他“腾”地一下直起身,毫不犹豫地掀开毯子下地,一把抓起了放在茶几上的手机、以及□□。

手机是关机状态,但根据安室的印象,不可能是因为电量耗尽。那么答案就再明显不过了:某人在昨晚将他打晕,离开之前还顺手关上了他的通讯工具,就是为了能在他醒来的时候尽可能地拖延时间。

真狠啊。

安室揉了揉还有些隐隐作痛的脖子,深吸了一口气,认命地按下开机键。等待屏幕亮起来的时候,他终于分出一点注意力,看向了在刚刚跳出自己怀抱的柴犬。

“你怎么也不阻止她啊……!”

“汪。”

“算了……你哪里能阻止得了她。”

“汪!”

狗子响亮地吠叫一声,似乎对主人话中的轻视感到不满。

但安室没有再理它。开机画面终于播放完毕,但他还没来得及点进通讯录寻找稻见的号码,首先入眼的却是将近五十条未接来电记录:

三分之一来自琴酒,三分之一来自伏特加——也可以算是来自琴酒,剩下的三分之一来自贝尔摩德。

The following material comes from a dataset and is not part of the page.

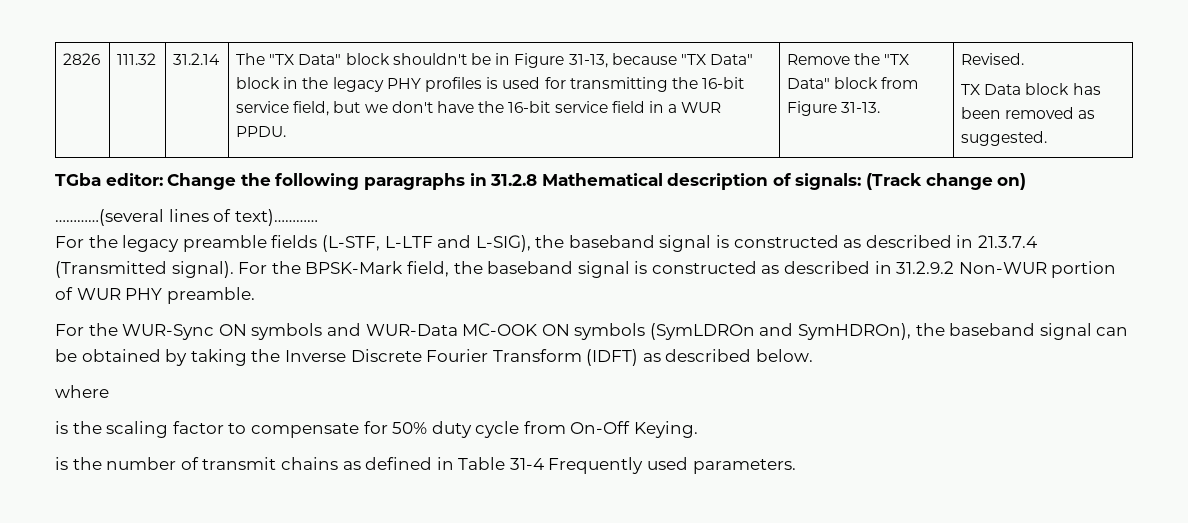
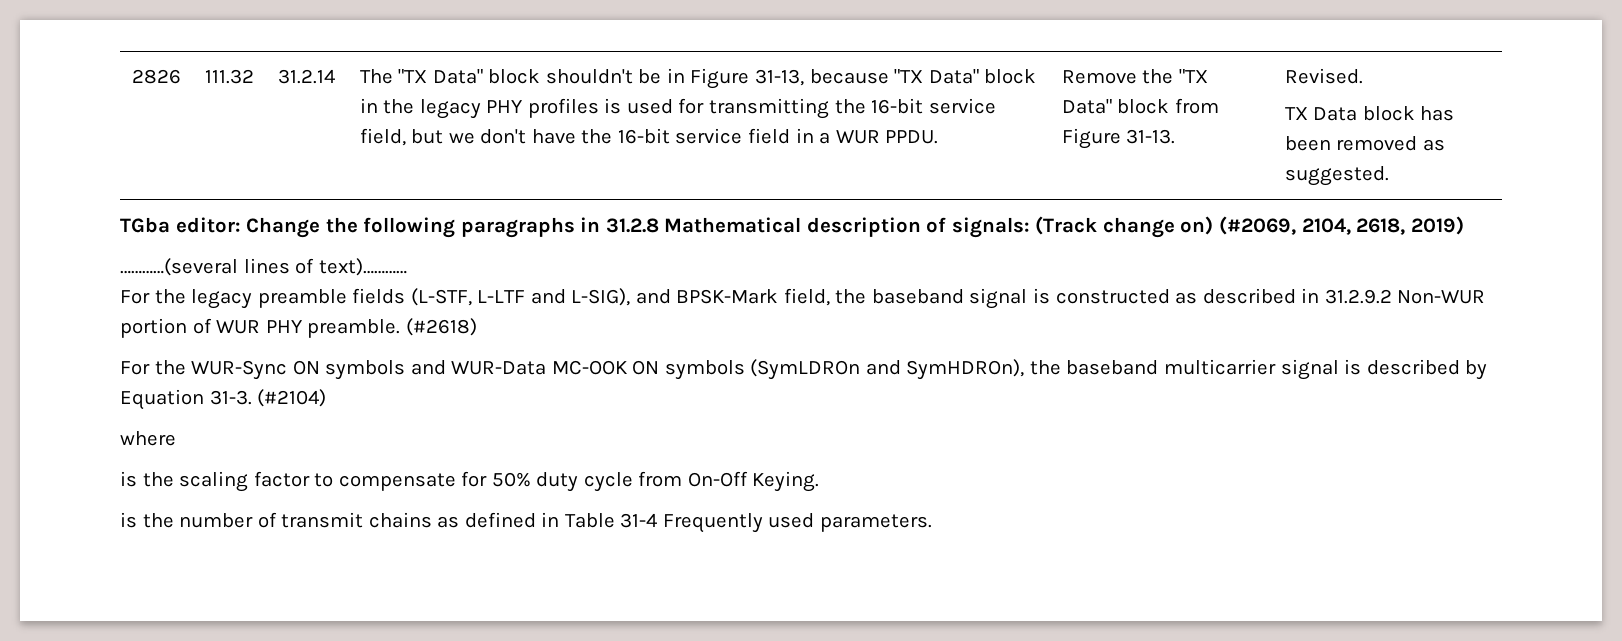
(1027, 181) none -> [1219,216,1464,235] (#2069, 2104, 2618, 2019)
[535,235,1038,252] [55,261,301,278] the baseband signal is constructed as described in 21.3.7.4 (Transmitted signal). For the -> [635,289,671,304] and
(255, 295) none -> [405,318,477,336] (#2618)
[1039,323,1129,340] [55,349,814,366] signal can be obtained by taking the Inverse Discrete Fourier Transform (IDFT) as described below. -> [1164,359,1488,380] [120,389,327,410] multicarrier signal is described by Equation 31-3. (#2104)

大概是接连轰炸了十来通电话都没有人接,琴酒只得退而求其次,选择给波本发了一条信息。

——立刻去找到托卡伊!!!把那家伙给我带过来!!!

整整六个感叹号劈头盖脸地砸下来,仿佛隔着屏幕都能感受到对方的气急败坏。安室一瞬间还以为自己看错了发件人,毕竟在他的印象里,这种口气的信息更像是那位急性子的朗姆,而非一向冷血无情的任务机器琴酒。

托卡伊做了什么?

这个问题实在有点可怕,让人不太敢去往下想。

安室充满了不妙的预感,几乎已经在脑中列出了一系列糟糕的选项,但从贝尔摩德那里得到的消息却告诉他,最坏的答案永远是意想不到的。

没有最糟,只有更糟。

“她烧了组织在港区的据点,就是那间古董店,你知道吧。”不知道是不是电流声带来的错觉,贝尔摩德的声音听上去竟然有些发抖。

“港区的……那个?”

“就是那个。”

安室难以置信地倒吸一口冷气。

他当然清楚港区的那个据点意味着什么:以古董店作为表面生意,暗地里却是黑衣组织用来洗|钱和销赃的重要枢纽。作为组织高层的情报人员,波本也算是位老顾客了。但如果仅是如此,倒也不至于让贝尔摩德都吓成这样。更为关键的一点在于,在店铺的地下室里,保存着不少涉及组织核心秘密的资料,以及用来勒索和控制社会各界上层人士的证据。